Bamboo fibers owe their hardness to the presence of cobble like polygonal cellulose nano grains with a diameter of 21-198 nm in their cell walls. These nano grains are basic building blocks of bamboo fibers. It is observed that nano grain structured fibers are not brittle (Zou et al. 2009). A continuous increase in hardness from center to outer surface is observed (Chand et al. 2006). Hardness of bamboo fibers is same in longitudinal as well as transverse directions. Measured hardness for parenchyma cell wall is 0.23 GPa. Hardness shows a decrease when moving from outer layer to inner layer (Yu et al. 2007). Research has also exposed that young bamboo culms are harder as compared to old culms and have high fracture toughness. The hardness of bamboo culms can be judged by crack deflection and crack bridging (Low et al.

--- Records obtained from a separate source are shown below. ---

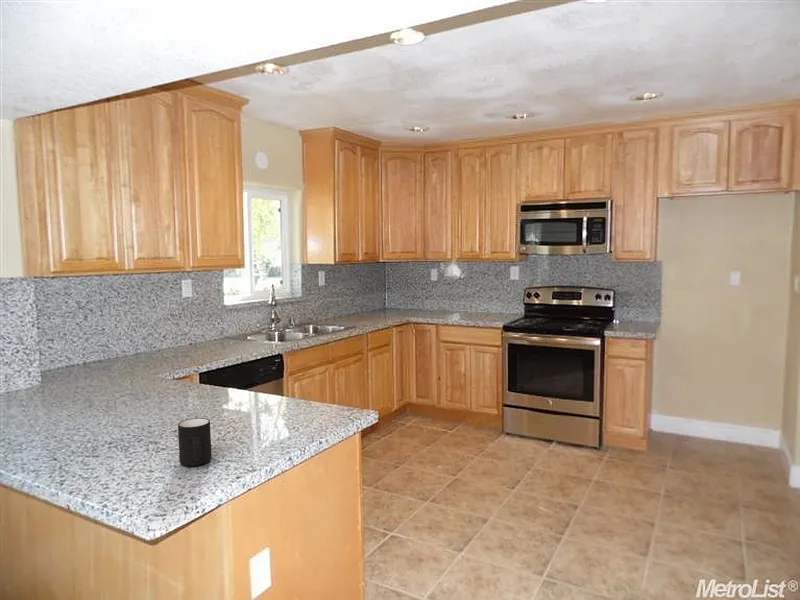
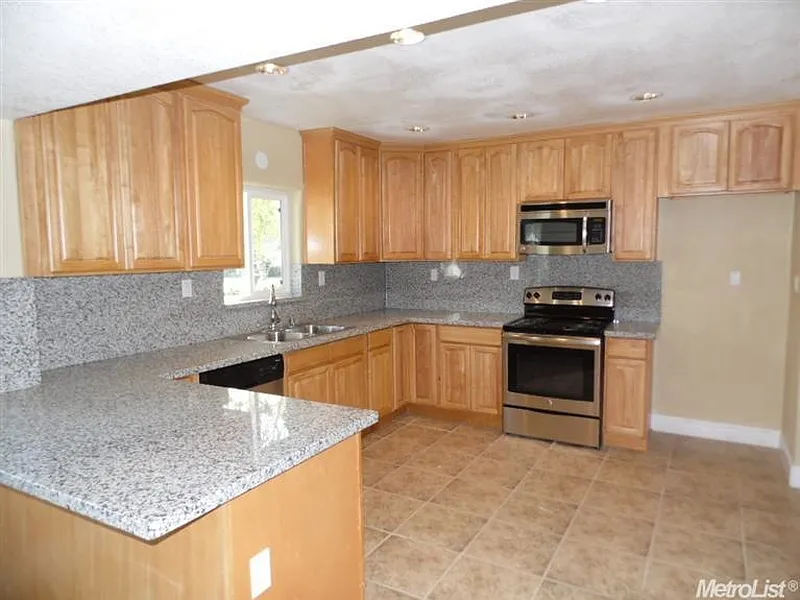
- mug [177,417,213,467]
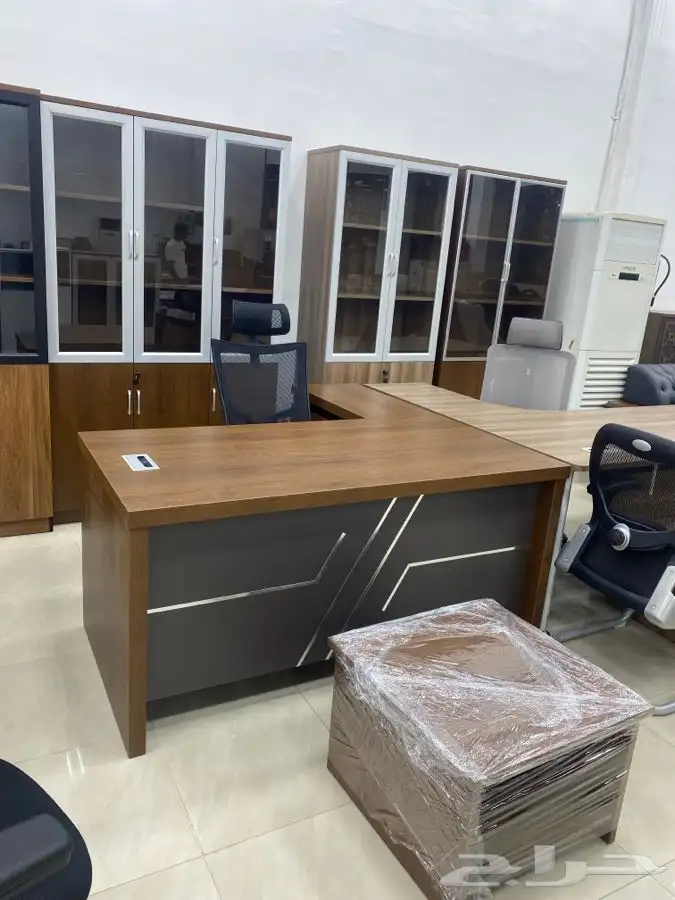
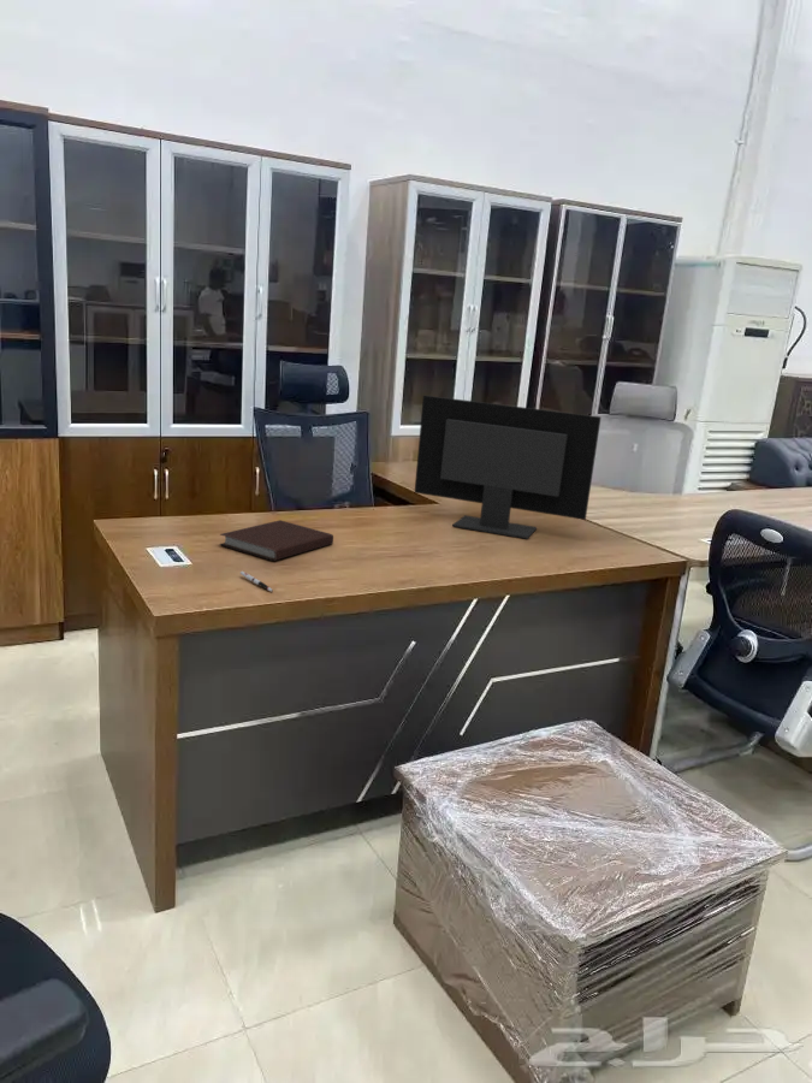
+ notebook [219,519,334,562]
+ computer monitor [414,395,603,540]
+ pen [239,570,274,592]
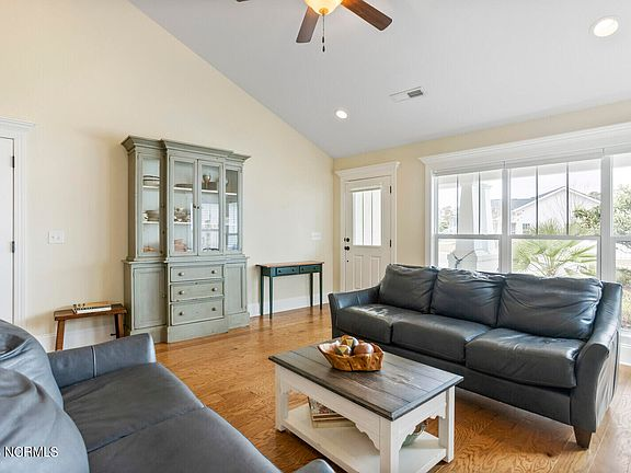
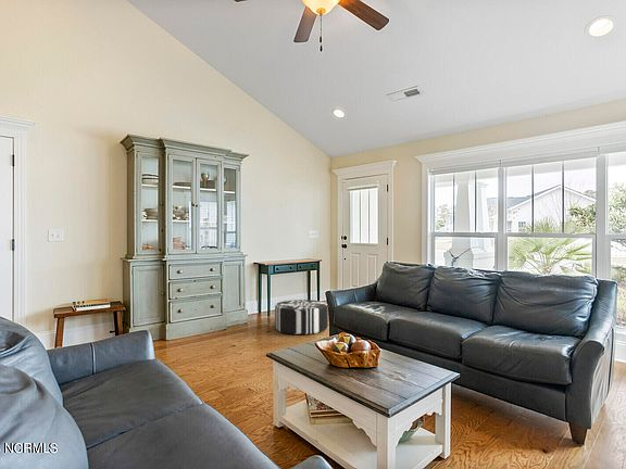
+ pouf [274,299,329,335]
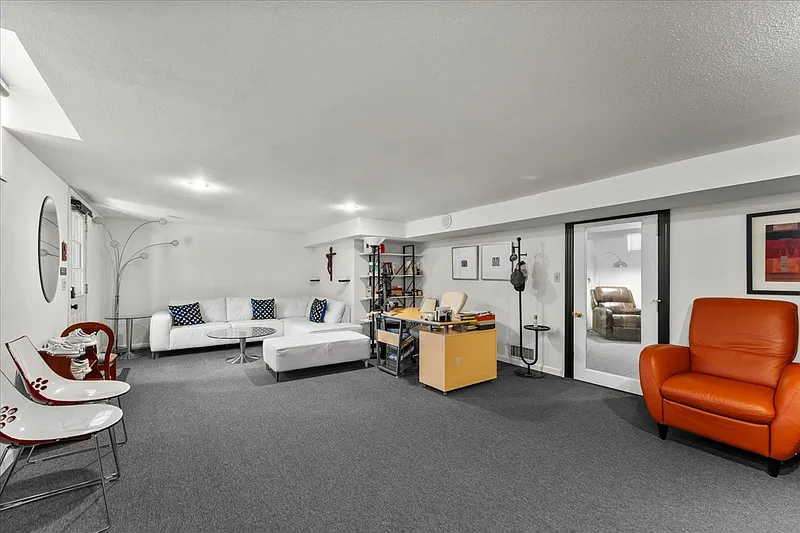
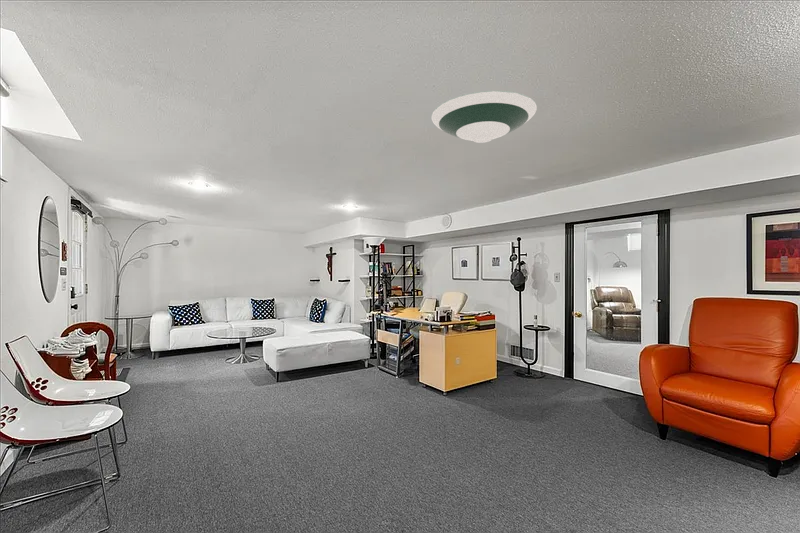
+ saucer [430,90,538,144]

2006) . The hardness of bamboo reduces due to steaming treatment (Lin et al. 2006). Tangled micro-fibrillated cellulose fibers when added to poly lactic acid/bamboo fiber composites, increase the hardness and prevent crack development (Naoya et al. 2004). Bamboo is 23 % harder than oak and 13 % harder than rock maple. Fracture toughness of bamboo is measured to be 56.8 MPa m1/2 (Amada and Untao 2001).

2.4.3 Impact Strength

Impact strength of bamboo fiber concretes is distinctly higher (Ramaswamy et al. 1983). The impact strength of steam exploded bamboo fiber filaments is very high (Tokoro et al. 2008). Bamboo fiber reinforced epoxy resins have impact strength of 63.54 KJ m-2 (Jain et al. 1992). The impact strength of poly lactic acid/bamboo fiber composites increases after addition of micro-fibrillated cellulose (MFC) (Naoya et al. 2004). The high percentage of alkali content in bamboo fibers reduces their impact strength (Kushwaha and Kumar 2009).